* [What to do]
Copy each of the entries below line for line, keeping every character unchanged.

START Exercise materials

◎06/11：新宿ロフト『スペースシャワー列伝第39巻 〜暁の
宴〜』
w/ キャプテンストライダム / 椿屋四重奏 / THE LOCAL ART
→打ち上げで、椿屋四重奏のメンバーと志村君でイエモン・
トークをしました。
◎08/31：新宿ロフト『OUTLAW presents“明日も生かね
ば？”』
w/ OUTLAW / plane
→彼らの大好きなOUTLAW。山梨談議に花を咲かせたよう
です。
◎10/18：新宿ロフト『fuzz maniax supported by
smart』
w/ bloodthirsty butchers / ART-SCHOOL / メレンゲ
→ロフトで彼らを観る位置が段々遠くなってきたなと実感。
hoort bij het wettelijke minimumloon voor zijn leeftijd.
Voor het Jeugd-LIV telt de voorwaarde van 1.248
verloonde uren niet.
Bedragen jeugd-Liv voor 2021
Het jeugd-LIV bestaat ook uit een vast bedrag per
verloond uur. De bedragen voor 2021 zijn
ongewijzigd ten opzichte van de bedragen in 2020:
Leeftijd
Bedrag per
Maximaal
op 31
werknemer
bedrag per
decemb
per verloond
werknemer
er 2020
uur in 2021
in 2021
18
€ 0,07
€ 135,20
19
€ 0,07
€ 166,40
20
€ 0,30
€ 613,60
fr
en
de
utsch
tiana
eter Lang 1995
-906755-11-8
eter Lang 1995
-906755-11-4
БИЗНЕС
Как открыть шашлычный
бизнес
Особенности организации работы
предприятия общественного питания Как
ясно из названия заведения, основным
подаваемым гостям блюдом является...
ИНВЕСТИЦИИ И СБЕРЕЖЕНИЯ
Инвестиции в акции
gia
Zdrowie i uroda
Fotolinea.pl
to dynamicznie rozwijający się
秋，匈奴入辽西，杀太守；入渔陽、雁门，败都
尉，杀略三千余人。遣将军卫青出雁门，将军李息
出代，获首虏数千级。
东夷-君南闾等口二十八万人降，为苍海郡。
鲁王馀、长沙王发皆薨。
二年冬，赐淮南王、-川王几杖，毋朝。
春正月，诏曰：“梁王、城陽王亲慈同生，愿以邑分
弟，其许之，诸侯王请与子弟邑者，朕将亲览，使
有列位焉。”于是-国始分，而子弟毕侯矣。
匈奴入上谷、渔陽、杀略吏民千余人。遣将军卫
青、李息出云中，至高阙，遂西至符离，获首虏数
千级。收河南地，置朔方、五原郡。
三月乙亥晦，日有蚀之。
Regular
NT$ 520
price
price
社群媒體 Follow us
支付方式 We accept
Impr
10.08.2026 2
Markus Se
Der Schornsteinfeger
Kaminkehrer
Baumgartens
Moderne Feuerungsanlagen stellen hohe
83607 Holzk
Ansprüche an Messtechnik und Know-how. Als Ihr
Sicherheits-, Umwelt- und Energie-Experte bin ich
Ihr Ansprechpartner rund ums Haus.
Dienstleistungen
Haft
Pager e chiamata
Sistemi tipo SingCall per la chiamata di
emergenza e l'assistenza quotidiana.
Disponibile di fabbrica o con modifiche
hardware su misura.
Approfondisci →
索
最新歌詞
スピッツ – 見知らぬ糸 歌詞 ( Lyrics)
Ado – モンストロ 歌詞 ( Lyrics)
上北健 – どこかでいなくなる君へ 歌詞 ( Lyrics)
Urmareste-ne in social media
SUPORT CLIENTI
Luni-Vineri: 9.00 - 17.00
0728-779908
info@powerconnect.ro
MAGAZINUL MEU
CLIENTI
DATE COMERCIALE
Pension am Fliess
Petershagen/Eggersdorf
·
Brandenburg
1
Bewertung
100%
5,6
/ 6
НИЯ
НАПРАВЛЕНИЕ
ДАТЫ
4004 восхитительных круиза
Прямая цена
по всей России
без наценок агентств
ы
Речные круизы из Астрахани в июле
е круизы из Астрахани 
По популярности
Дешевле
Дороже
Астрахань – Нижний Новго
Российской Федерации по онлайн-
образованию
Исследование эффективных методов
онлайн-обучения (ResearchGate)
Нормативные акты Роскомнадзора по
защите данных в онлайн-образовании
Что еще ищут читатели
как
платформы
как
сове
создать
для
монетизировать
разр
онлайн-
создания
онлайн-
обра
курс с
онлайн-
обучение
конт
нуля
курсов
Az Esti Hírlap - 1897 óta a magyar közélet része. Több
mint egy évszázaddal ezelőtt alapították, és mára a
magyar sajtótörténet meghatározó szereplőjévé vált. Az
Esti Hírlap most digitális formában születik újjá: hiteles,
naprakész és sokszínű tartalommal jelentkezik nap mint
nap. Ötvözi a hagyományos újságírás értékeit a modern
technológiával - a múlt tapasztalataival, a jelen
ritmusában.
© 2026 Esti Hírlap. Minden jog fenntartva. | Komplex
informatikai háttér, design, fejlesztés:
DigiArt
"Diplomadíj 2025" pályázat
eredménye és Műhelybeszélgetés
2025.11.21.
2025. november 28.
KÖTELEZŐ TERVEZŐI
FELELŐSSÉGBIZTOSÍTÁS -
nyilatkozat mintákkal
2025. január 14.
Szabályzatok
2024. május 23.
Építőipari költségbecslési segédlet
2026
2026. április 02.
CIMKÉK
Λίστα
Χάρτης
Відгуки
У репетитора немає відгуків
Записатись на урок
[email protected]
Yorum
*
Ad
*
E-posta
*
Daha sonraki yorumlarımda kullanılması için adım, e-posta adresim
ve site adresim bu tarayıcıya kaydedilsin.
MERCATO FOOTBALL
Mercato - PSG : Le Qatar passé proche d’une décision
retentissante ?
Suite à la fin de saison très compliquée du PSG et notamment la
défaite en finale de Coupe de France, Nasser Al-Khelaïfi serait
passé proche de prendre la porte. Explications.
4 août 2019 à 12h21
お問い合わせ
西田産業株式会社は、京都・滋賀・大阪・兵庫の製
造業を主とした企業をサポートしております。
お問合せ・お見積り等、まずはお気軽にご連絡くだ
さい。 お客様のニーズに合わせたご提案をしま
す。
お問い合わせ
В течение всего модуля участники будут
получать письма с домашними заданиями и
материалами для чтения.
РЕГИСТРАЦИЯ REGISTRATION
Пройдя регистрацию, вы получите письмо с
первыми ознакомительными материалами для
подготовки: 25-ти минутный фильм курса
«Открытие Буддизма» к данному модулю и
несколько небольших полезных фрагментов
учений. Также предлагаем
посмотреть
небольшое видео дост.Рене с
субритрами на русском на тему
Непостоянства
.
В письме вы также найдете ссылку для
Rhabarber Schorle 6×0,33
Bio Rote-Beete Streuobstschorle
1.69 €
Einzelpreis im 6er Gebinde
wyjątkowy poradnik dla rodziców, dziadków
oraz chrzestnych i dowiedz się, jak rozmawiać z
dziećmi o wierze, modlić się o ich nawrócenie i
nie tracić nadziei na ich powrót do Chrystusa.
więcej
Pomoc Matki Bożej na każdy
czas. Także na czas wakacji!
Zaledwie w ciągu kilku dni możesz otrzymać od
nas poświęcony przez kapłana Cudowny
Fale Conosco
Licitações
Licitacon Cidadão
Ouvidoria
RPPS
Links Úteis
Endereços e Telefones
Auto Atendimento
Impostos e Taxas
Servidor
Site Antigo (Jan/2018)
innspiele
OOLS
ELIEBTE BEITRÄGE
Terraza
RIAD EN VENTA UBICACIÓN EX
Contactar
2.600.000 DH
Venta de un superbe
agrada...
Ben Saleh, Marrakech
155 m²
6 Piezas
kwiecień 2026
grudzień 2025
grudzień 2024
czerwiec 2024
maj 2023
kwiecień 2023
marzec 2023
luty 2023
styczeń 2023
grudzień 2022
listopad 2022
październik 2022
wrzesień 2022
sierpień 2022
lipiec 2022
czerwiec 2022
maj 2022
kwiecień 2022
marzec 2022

END Exercise materials

* [Task answer]
◎06/11：新宿ロフト『スペースシャワー列伝第39巻 〜暁の
宴〜』
w/ キャプテンストライダム / 椿屋四重奏 / THE LOCAL ART
→打ち上げで、椿屋四重奏のメンバーと志村君でイエモン・
トークをしました。
◎08/31：新宿ロフト『OUTLAW presents“明日も生かね
ば？”』
w/ OUTLAW / plane
→彼らの大好きなOUTLAW。山梨談議に花を咲かせたよう
です。
◎10/18：新宿ロフト『fuzz maniax supported by
smart』
w/ bloodthirsty butchers / ART-SCHOOL / メレンゲ
→ロフトで彼らを観る位置が段々遠くなってきたなと実感。
hoort bij het wettelijke minimumloon voor zijn leeftijd.
Voor het Jeugd-LIV telt de voorwaarde van 1.248
verloonde uren niet.
Bedragen jeugd-Liv voor 2021
Het jeugd-LIV bestaat ook uit een vast bedrag per
verloond uur. De bedragen voor 2021 zijn
ongewijzigd ten opzichte van de bedragen in 2020:
Leeftijd
Bedrag per
Maximaal
op 31
werknemer
bedrag per
decemb
per verloond
werknemer
er 2020
uur in 2021
in 2021
18
€ 0,07
€ 135,20
19
€ 0,07
€ 166,40
20
€ 0,30
€ 613,60
fr
en
de
utsch
tiana
eter Lang 1995
-906755-11-8
eter Lang 1995
-906755-11-4
БИЗНЕС
Как открыть шашлычный
бизнес
Особенности организации работы
предприятия общественного питания Как
ясно из названия заведения, основным
подаваемым гостям блюдом является...
ИНВЕСТИЦИИ И СБЕРЕЖЕНИЯ
Инвестиции в акции
gia
Zdrowie i uroda
Fotolinea.pl
to dynamicznie rozwijający się
秋，匈奴入辽西，杀太守；入渔陽、雁门，败都
尉，杀略三千余人。遣将军卫青出雁门，将军李息
出代，获首虏数千级。
东夷-君南闾等口二十八万人降，为苍海郡。
鲁王馀、长沙王发皆薨。
二年冬，赐淮南王、-川王几杖，毋朝。
春正月，诏曰：“梁王、城陽王亲慈同生，愿以邑分
弟，其许之，诸侯王请与子弟邑者，朕将亲览，使
有列位焉。”于是-国始分，而子弟毕侯矣。
匈奴入上谷、渔陽、杀略吏民千余人。遣将军卫
青、李息出云中，至高阙，遂西至符离，获首虏数
千级。收河南地，置朔方、五原郡。
三月乙亥晦，日有蚀之。
Regular
NT$ 520
price
price
社群媒體 Follow us
支付方式 We accept
Impr
10.08.2026 2
Markus Se
Der Schornsteinfeger
Kaminkehrer
Baumgartens
Moderne Feuerungsanlagen stellen hohe
83607 Holzk
Ansprüche an Messtechnik und Know-how. Als Ihr
Sicherheits-, Umwelt- und Energie-Experte bin ich
Ihr Ansprechpartner rund ums Haus.
Dienstleistungen
Haft
Pager e chiamata
Sistemi tipo SingCall per la chiamata di
emergenza e l'assistenza quotidiana.
Disponibile di fabbrica o con modifiche
hardware su misura.
Approfondisci →
索
最新歌詞
スピッツ – 見知らぬ糸 歌詞 ( Lyrics)
Ado – モンストロ 歌詞 ( Lyrics)
上北健 – どこかでいなくなる君へ 歌詞 ( Lyrics)
Urmareste-ne in social media
SUPORT CLIENTI
Luni-Vineri: 9.00 - 17.00
0728-779908
info@powerconnect.ro
MAGAZINUL MEU
CLIENTI
DATE COMERCIALE
Pension am Fliess
Petershagen/Eggersdorf
·
Brandenburg
1
Bewertung
100%
5,6
/ 6
НИЯ
НАПРАВЛЕНИЕ
ДАТЫ
4004 восхитительных круиза
Прямая цена
по всей России
без наценок агентств
ы
Речные круизы из Астрахани в июле
е круизы из Астрахани 
По популярности
Дешевле
Дороже
Астрахань – Нижний Новго
Российской Федерации по онлайн-
образованию
Исследование эффективных методов
онлайн-обучения (ResearchGate)
Нормативные акты Роскомнадзора по
защите данных в онлайн-образовании
Что еще ищут читатели
как
платформы
как
сове
создать
для
монетизировать
разр
онлайн-
создания
онлайн-
обра
курс с
онлайн-
обучение
конт
нуля
курсов
Az Esti Hírlap - 1897 óta a magyar közélet része. Több
mint egy évszázaddal ezelőtt alapították, és mára a
magyar sajtótörténet meghatározó szereplőjévé vált. Az
Esti Hírlap most digitális formában születik újjá: hiteles,
naprakész és sokszínű tartalommal jelentkezik nap mint
nap. Ötvözi a hagyományos újságírás értékeit a modern
technológiával - a múlt tapasztalataival, a jelen
ritmusában.
© 2026 Esti Hírlap. Minden jog fenntartva. | Komplex
informatikai háttér, design, fejlesztés:
DigiArt
"Diplomadíj 2025" pályázat
eredménye és Műhelybeszélgetés
2025.11.21.
2025. november 28.
KÖTELEZŐ TERVEZŐI
FELELŐSSÉGBIZTOSÍTÁS -
nyilatkozat mintákkal
2025. január 14.
Szabályzatok
2024. május 23.
Építőipari költségbecslési segédlet
2026
2026. április 02.
CIMKÉK
Λίστα
Χάρτης
Відгуки
У репетитора немає відгуків
Записатись на урок
[email protected]
Yorum
*
Ad
*
E-posta
*
Daha sonraki yorumlarımda kullanılması için adım, e-posta adresim
ve site adresim bu tarayıcıya kaydedilsin.
MERCATO FOOTBALL
Mercato - PSG : Le Qatar passé proche d’une décision
retentissante ?
Suite à la fin de saison très compliquée du PSG et notamment la
défaite en finale de Coupe de France, Nasser Al-Khelaïfi serait
passé proche de prendre la porte. Explications.
4 août 2019 à 12h21
お問い合わせ
西田産業株式会社は、京都・滋賀・大阪・兵庫の製
造業を主とした企業をサポートしております。
お問合せ・お見積り等、まずはお気軽にご連絡くだ
さい。 お客様のニーズに合わせたご提案をしま
す。
お問い合わせ
В течение всего модуля участники будут
получать письма с домашними заданиями и
материалами для чтения.
РЕГИСТРАЦИЯ REGISTRATION
Пройдя регистрацию, вы получите письмо с
первыми ознакомительными материалами для
подготовки: 25-ти минутный фильм курса
«Открытие Буддизма» к данному модулю и
несколько небольших полезных фрагментов
учений. Также предлагаем
посмотреть
небольшое видео дост.Рене с
субритрами на русском на тему
Непостоянства
.
В письме вы также найдете ссылку для
Rhabarber Schorle 6×0,33
Bio Rote-Beete Streuobstschorle
1.69 €
Einzelpreis im 6er Gebinde
wyjątkowy poradnik dla rodziców, dziadków
oraz chrzestnych i dowiedz się, jak rozmawiać z
dziećmi o wierze, modlić się o ich nawrócenie i
nie tracić nadziei na ich powrót do Chrystusa.
więcej
Pomoc Matki Bożej na każdy
czas. Także na czas wakacji!
Zaledwie w ciągu kilku dni możesz otrzymać od
nas poświęcony przez kapłana Cudowny
Fale Conosco
Licitações
Licitacon Cidadão
Ouvidoria
RPPS
Links Úteis
Endereços e Telefones
Auto Atendimento
Impostos e Taxas
Servidor
Site Antigo (Jan/2018)
innspiele
OOLS
ELIEBTE BEITRÄGE
Terraza
RIAD EN VENTA UBICACIÓN EX
Contactar
2.600.000 DH
Venta de un superbe
agrada...
Ben Saleh, Marrakech
155 m²
6 Piezas
kwiecień 2026
grudzień 2025
grudzień 2024
czerwiec 2024
maj 2023
kwiecień 2023
marzec 2023
luty 2023
styczeń 2023
grudzień 2022
listopad 2022
październik 2022
wrzesień 2022
sierpień 2022
lipiec 2022
czerwiec 2022
maj 2022
kwiecień 2022
marzec 2022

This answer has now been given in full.